New research published in the Journal of Physiology found that otherwise healthy young people diagnosed with COVID-19, regardless of their symptom severity, have problems with their nervous system when compared with healthy control subjects.
Specifically, the system that oversees the fight-or-flight response, the sympathetic nervous system, seems to be abnormal (overactive in some instances and underactive in others) in those recently diagnosed with COVID-19.
These results are especially important given the emerging evidence of symptoms like racing hearts being reported in conjunction with “long-COVID.”
The impact of this alteration in fight-or-flight response, especially if prolonged, means that many processes within the body could be disrupted or affected. This research team has specifically been looking at the impact on the cardiovascular system—including blood pressure and blood flow—but the sympathetic nervous system is also important in exercise responses, the digestive system, the immune function, and more.
Understanding what happens in the body shortly following diagnosis of COVID-19 is an important first step towards understanding the potential long-term consequences of contracting the disease.
Importantly, if similar disruption of the flight-or-fight response, like that found here in young individuals, is present in older adults following COVID-19 infection, there may be substantial adverse implications for cardiovascular health.
The researchers studied lung function, exercise capacity, vascular function, and neural cardiovascular control (the control of heartbeat by the brain).
They used a technique called microneurography, wherein the researchers inserted a tiny needle with an electrode into a nerve behind the knee, which records the electrical impulses of that nerve and measures how many bursts of electrical activity are happening and how big the bursts are.
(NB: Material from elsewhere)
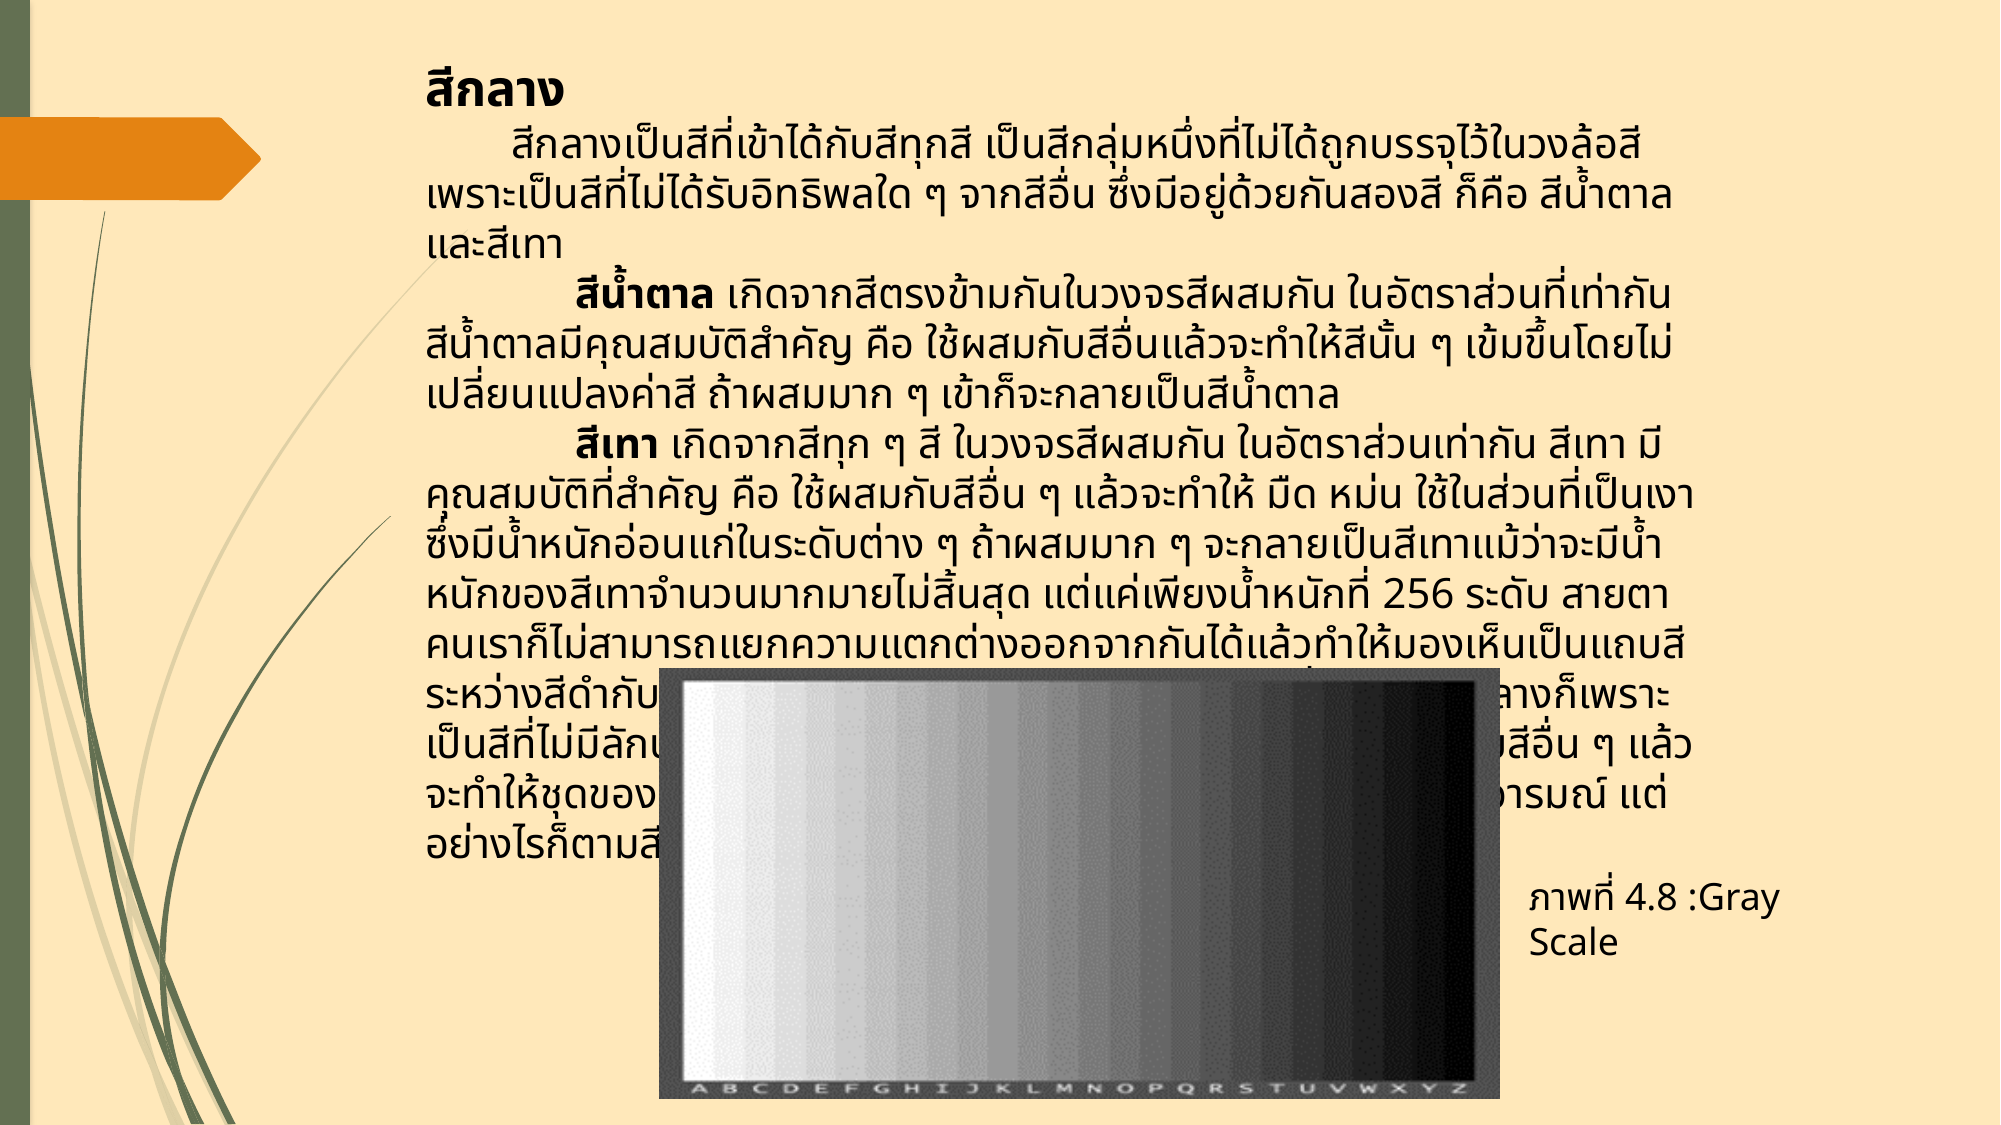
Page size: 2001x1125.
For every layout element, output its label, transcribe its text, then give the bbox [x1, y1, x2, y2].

picture [659, 668, 1501, 1099]
text_box สีกลาง สีกลางเป็นสีที่เข้าได้กับสีทุกสี เป็นสีกลุ่มหนึ่งที่ไม่ได้ถูกบรรจุไว้ในวงล้อสี เพราะเป็นสีที่ไม่ได้รับอิทธิพลใด ๆ จากสีอื่น ซึ่งมีอยู่ด้วยกันสองสี ก็คือ สีน้ำตาล และสีเทา สีน้ำตาล เกิดจากสีตรงข้ามกันในวงจรสีผสมกัน ในอัตราส่วนที่เท่ากัน สีน้ำตาลมีคุณสมบัติสำคัญ คือ ใช้ผสมกับสีอื่นแล้วจะทำให้สีนั้น ๆ เข้มขึ้นโดยไม่เปลี่ยนแปลงค่าสี ถ้าผสมมาก ๆ เข้าก็จะกลายเป็นสีน้ำตาล สีเทา เกิดจากสีทุก ๆ สี ในวงจรสีผสมกัน ในอัตราส่วนเท่ากัน สีเทา มีคุณสมบัติที่สำคัญ คือ ใช้ผสมกับสีอื่น ๆ แล้วจะทำให้ มืด หม่น ใช้ในส่วนที่เป็นเงาซึ่งมีน้ำหนักอ่อนแก่ในระดับต่าง ๆ ถ้าผสมมาก ๆ จะกลายเป็นสีเทาแม้ว่าจะมีน้ำหนักของสีเทาจำนวนมากมายไม่สิ้นสุด แต่แค่เพียงน้ำหนักที่ 256 ระดับ สายตาคนเราก็ไม่สามารถแยกความแตกต่างออกจากกันได้แล้วทำให้มองเห็นเป็นแถบสีระหว่างสีดำกับสีขาวโดยไม่มีรอยต่อแต่อย่างใด สีเทาได้ชื่อว่าเป็นสีกลางก็เพราะเป็นสีที่ไม่มีลักษณะเฉพาะส่วนตัว มีคุณสมบัติที่สำคัญ คือ ใช้ผสมกับสีอื่น ๆ แล้วจะทำให้ชุดของสีประกอบไป ด้วยสีเทาทั้งหมด ซึ่งทำให้ดูจืดชืดไม่เร้าอารมณ์ แต่อย่างไรก็ตามสีเทาก็จะไปรับเอาลักษณะจากสีที่อยู่ล้อมรอบนั่นเอง [410, 49, 1718, 925]
text_box ภาพที่ 4.8 :Gray Scale [1514, 865, 1851, 971]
From this nerve activity, they can assess the function of the sympathetic nervous system through a series of tests. For all the tests, the subject was lying on their back on a bed. First, the researchers looked at the baseline resting activity of the nerves, heart rate, and blood pressure. Resting sympathetic nerve activity was higher in the COVID-19 participants than healthy people used as controls in the experiment.
Then, the subject did a “cold pressor test,” where they stick their hand in an ice-water mixture (~0° C) for two minutes. In healthy individuals, this causes a profound increase in that sympathetic nerve (fight-or-flight) activity and blood pressure. The COVID-19 subjects rated their pain substantially lower than healthy subjects typically do.
Finally, the participant was moved to an upright position (the bed they’re lying on can tilt up and down) to see how well their body can respond to a change in position. The COVID-19 subjects had a pretty large increase in heart rate during this test; they also had higher sympathetic nerve activity throughout the tilt test compared with other healthy young adults.
As with all research on humans, there are limitations to this study. However, the biggest limitation in the present study is its cross-sectional nature—in other words, we do not know what the COVID-19 subjects’ nervous system activity “looked like” before they were diagnosed with COVID-19.
These findings are consistent with the increasing reports of long-COVID symptoms pertaining to problems with the fight-or-flight response.
Abigail Stickford, senior author on this study said, “Through our collaborative project, we have been following this cohort of COVID-19 subjects for six months following their positive test results. This work was representative of short-term data, so the next steps for us are to wrap up data collection and interpret how the subjects have changed over this time.”